[Items from a data source]
------------------------------

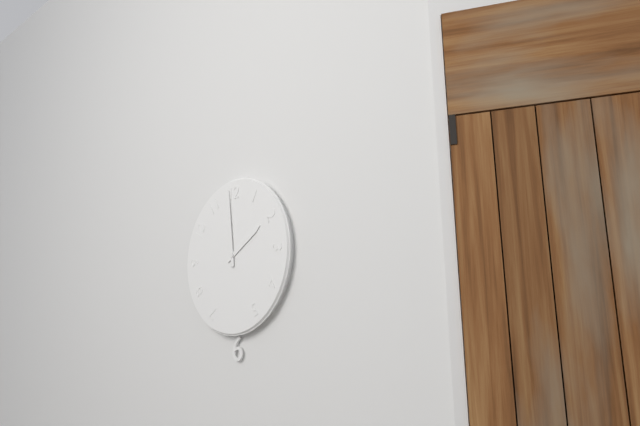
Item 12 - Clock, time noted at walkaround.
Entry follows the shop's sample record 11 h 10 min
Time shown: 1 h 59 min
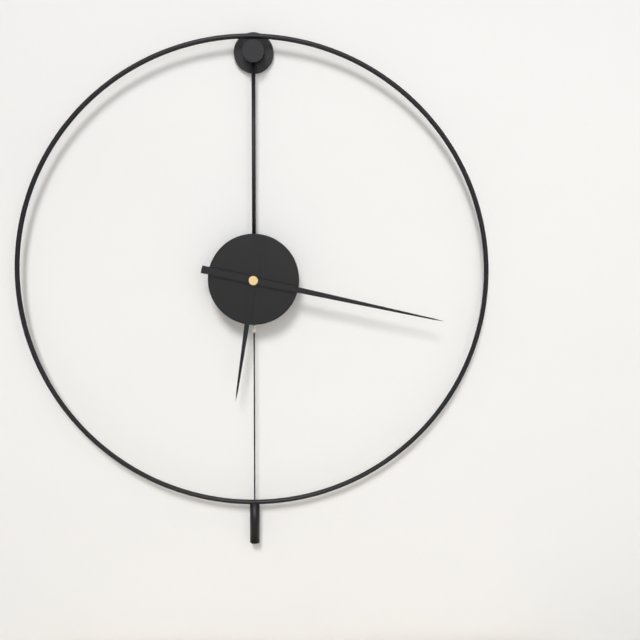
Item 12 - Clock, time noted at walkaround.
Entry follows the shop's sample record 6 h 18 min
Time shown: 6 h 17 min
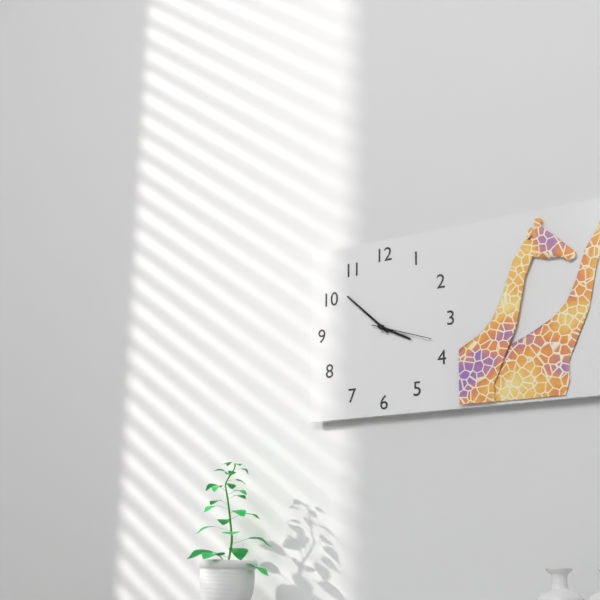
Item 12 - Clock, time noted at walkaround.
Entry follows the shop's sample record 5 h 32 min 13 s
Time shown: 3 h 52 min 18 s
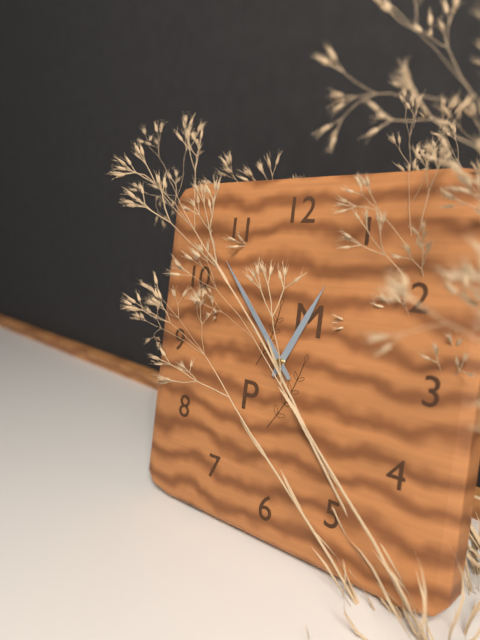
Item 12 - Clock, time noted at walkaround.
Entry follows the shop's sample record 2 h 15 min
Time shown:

------------------------------

* _What is required_
List each line above that contains the word "Entry".

* _Answer to the task_
Entry follows the shop's sample record 11 h 10 min
Entry follows the shop's sample record 6 h 18 min
Entry follows the shop's sample record 5 h 32 min 13 s
Entry follows the shop's sample record 2 h 15 min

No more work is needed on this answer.